>> Start Given information

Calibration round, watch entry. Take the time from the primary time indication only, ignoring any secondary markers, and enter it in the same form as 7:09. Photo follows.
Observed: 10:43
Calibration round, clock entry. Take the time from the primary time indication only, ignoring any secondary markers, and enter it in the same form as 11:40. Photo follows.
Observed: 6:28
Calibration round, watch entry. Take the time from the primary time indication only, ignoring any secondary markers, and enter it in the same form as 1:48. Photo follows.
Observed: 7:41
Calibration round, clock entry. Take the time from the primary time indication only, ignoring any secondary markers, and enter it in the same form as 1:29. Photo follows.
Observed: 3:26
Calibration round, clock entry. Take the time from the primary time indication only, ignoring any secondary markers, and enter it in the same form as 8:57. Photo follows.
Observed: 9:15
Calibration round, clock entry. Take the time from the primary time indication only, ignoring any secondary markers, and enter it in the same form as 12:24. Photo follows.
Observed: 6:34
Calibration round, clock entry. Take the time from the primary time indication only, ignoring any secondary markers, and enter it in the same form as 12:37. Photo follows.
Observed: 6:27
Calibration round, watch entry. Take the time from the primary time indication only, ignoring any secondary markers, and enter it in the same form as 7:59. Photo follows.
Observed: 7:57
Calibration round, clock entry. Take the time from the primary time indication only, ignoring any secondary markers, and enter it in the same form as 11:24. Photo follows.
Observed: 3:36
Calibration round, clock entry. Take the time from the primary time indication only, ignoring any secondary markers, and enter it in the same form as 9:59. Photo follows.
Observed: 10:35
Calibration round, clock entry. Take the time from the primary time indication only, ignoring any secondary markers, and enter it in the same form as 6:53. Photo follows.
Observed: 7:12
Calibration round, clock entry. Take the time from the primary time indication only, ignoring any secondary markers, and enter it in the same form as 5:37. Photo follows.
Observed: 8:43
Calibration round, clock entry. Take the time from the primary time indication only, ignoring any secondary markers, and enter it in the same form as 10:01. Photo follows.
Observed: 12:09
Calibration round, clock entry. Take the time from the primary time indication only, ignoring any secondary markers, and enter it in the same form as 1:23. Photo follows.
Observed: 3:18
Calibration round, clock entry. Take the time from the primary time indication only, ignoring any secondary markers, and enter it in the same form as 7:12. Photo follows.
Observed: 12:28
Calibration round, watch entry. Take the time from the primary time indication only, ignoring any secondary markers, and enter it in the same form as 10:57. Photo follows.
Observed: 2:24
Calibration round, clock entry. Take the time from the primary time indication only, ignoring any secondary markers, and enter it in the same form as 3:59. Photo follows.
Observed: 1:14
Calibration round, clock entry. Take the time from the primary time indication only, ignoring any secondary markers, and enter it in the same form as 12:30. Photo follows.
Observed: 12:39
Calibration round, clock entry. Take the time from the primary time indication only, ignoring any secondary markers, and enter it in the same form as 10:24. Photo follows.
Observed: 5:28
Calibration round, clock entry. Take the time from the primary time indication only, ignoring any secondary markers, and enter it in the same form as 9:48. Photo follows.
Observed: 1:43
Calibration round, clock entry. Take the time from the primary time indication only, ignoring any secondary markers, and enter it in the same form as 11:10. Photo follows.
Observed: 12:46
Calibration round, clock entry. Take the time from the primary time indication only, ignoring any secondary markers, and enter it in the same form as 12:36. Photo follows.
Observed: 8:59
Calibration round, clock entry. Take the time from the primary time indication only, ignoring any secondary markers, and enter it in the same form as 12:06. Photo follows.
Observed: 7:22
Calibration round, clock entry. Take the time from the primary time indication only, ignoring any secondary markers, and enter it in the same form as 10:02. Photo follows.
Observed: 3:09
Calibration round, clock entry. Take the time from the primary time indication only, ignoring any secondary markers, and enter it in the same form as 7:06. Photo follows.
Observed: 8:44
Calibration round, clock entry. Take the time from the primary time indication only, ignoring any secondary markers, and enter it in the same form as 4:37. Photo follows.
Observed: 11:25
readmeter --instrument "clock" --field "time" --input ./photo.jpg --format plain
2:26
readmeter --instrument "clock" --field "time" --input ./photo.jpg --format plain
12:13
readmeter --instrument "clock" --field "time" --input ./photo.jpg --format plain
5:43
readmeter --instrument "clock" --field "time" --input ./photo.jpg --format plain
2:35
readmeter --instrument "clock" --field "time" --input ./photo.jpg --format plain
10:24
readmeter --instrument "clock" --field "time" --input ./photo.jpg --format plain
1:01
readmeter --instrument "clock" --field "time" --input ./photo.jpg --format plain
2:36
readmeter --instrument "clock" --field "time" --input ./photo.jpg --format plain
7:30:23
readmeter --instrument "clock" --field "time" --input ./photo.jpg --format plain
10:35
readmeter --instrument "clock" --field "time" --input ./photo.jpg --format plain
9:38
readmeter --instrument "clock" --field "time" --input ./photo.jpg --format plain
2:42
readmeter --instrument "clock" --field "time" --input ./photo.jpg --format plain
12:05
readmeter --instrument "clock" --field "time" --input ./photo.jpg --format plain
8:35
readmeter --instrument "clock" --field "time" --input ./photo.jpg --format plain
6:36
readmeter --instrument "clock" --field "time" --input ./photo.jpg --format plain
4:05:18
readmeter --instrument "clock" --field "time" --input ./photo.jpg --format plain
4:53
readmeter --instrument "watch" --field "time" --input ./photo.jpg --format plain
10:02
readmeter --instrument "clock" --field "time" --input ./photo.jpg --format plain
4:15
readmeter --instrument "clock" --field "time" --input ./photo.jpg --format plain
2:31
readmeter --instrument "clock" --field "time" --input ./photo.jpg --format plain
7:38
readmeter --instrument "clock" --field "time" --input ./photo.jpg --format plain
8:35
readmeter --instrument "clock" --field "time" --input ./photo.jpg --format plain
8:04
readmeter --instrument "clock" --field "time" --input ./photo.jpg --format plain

>> End Given information

## Problem statement
Rewrite every item above as a numbered list, and leave out any blank lines.

## Full answer
1. Calibration round, watch entry. Take the time from the primary time indication only, ignoring any secondary markers, and enter it in the same form as 7:09. Photo follows.
2. Observed: 10:43
3. Calibration round, clock entry. Take the time from the primary time indication only, ignoring any secondary markers, and enter it in the same form as 11:40. Photo follows.
4. Observed: 6:28
5. Calibration round, watch entry. Take the time from the primary time indication only, ignoring any secondary markers, and enter it in the same form as 1:48. Photo follows.
6. Observed: 7:41
7. Calibration round, clock entry. Take the time from the primary time indication only, ignoring any secondary markers, and enter it in the same form as 1:29. Photo follows.
8. Observed: 3:26
9. Calibration round, clock entry. Take the time from the primary time indication only, ignoring any secondary markers, and enter it in the same form as 8:57. Photo follows.
10. Observed: 9:15
11. Calibration round, clock entry. Take the time from the primary time indication only, ignoring any secondary markers, and enter it in the same form as 12:24. Photo follows.
12. Observed: 6:34
13. Calibration round, clock entry. Take the time from the primary time indication only, ignoring any secondary markers, and enter it in the same form as 12:37. Photo follows.
14. Observed: 6:27
15. Calibration round, watch entry. Take the time from the primary time indication only, ignoring any secondary markers, and enter it in the same form as 7:59. Photo follows.
16. Observed: 7:57
17. Calibration round, clock entry. Take the time from the primary time indication only, ignoring any secondary markers, and enter it in the same form as 11:24. Photo follows.
18. Observed: 3:36
19. Calibration round, clock entry. Take the time from the primary time indication only, ignoring any secondary markers, and enter it in the same form as 9:59. Photo follows.
20. Observed: 10:35
21. Calibration round, clock entry. Take the time from the primary time indication only, ignoring any secondary markers, and enter it in the same form as 6:53. Photo follows.
22. Observed: 7:12
23. Calibration round, clock entry. Take the time from the primary time indication only, ignoring any secondary markers, and enter it in the same form as 5:37. Photo follows.
24. Observed: 8:43
25. Calibration round, clock entry. Take the time from the primary time indication only, ignoring any secondary markers, and enter it in the same form as 10:01. Photo follows.
26. Observed: 12:09
27. Calibration round, clock entry. Take the time from the primary time indication only, ignoring any secondary markers, and enter it in the same form as 1:23. Photo follows.
28. Observed: 3:18
29. Calibration round, clock entry. Take the time from the primary time indication only, ignoring any secondary markers, and enter it in the same form as 7:12. Photo follows.
30. Observed: 12:28
31. Calibration round, watch entry. Take the time from the primary time indication only, ignoring any secondary markers, and enter it in the same form as 10:57. Photo follows.
32. Observed: 2:24
33. Calibration round, clock entry. Take the time from the primary time indication only, ignoring any secondary markers, and enter it in the same form as 3:59. Photo follows.
34. Observed: 1:14
35. Calibration round, clock entry. Take the time from the primary time indication only, ignoring any secondary markers, and enter it in the same form as 12:30. Photo follows.
36. Observed: 12:39
37. Calibration round, clock entry. Take the time from the primary time indication only, ignoring any secondary markers, and enter it in the same form as 10:24. Photo follows.
38. Observed: 5:28
39. Calibration round, clock entry. Take the time from the primary time indication only, ignoring any secondary markers, and enter it in the same form as 9:48. Photo follows.
40. Observed: 1:43
41. Calibration round, clock entry. Take the time from the primary time indication only, ignoring any secondary markers, and enter it in the same form as 11:10. Photo follows.
42. Observed: 12:46
43. Calibration round, clock entry. Take the time from the primary time indication only, ignoring any secondary markers, and enter it in the same form as 12:36. Photo follows.
44. Observed: 8:59
45. Calibration round, clock entry. Take the time from the primary time indication only, ignoring any secondary markers, and enter it in the same form as 12:06. Photo follows.
46. Observed: 7:22
47. Calibration round, clock entry. Take the time from the primary time indication only, ignoring any secondary markers, and enter it in the same form as 10:02. Photo follows.
48. Observed: 3:09
49. Calibration round, clock entry. Take the time from the primary time indication only, ignoring any secondary markers, and enter it in the same form as 7:06. Photo follows.
50. Observed: 8:44
51. Calibration round, clock entry. Take the time from the primary time indication only, ignoring any secondary markers, and enter it in the same form as 4:37. Photo follows.
52. Observed: 11:25
53. readmeter --instrument "clock" --field "time" --input ./photo.jpg --format plain
54. 2:26
55. readmeter --instrument "clock" --field "time" --input ./photo.jpg --format plain
56. 12:13
57. readmeter --instrument "clock" --field "time" --input ./photo.jpg --format plain
58. 5:43
59. readmeter --instrument "clock" --field "time" --input ./photo.jpg --format plain
60. 2:35
61. readmeter --instrument "clock" --field "time" --input ./photo.jpg --format plain
62. 10:24
63. readmeter --instrument "clock" --field "time" --input ./photo.jpg --format plain
64. 1:01
65. readmeter --instrument "clock" --field "time" --input ./photo.jpg --format plain
66. 2:36
67. readmeter --instrument "clock" --field "time" --input ./photo.jpg --format plain
68. 7:30:23
69. readmeter --instrument "clock" --field "time" --input ./photo.jpg --format plain
70. 10:35
71. readmeter --instrument "clock" --field "time" --input ./photo.jpg --format plain
72. 9:38
73. readmeter --instrument "clock" --field "time" --input ./photo.jpg --format plain
74. 2:42
75. readmeter --instrument "clock" --field "time" --input ./photo.jpg --format plain
76. 12:05
77. readmeter --instrument "clock" --field "time" --input ./photo.jpg --format plain
78. 8:35
79. readmeter --instrument "clock" --field "time" --input ./photo.jpg --format plain
80. 6:36
81. readmeter --instrument "clock" --field "time" --input ./photo.jpg --format plain
82. 4:05:18
83. readmeter --instrument "clock" --field "time" --input ./photo.jpg --format plain
84. 4:53
85. readmeter --instrument "watch" --field "time" --input ./photo.jpg --format plain
86. 10:02
87. readmeter --instrument "clock" --field "time" --input ./photo.jpg --format plain
88. 4:15
89. readmeter --instrument "clock" --field "time" --input ./photo.jpg --format plain
90. 2:31
91. readmeter --instrument "clock" --field "time" --input ./photo.jpg --format plain
92. 7:38
93. readmeter --instrument "clock" --field "time" --input ./photo.jpg --format plain
94. 8:35
95. readmeter --instrument "clock" --field "time" --input ./photo.jpg --format plain
96. 8:04
97. readmeter --instrument "clock" --field "time" --input ./photo.jpg --format plain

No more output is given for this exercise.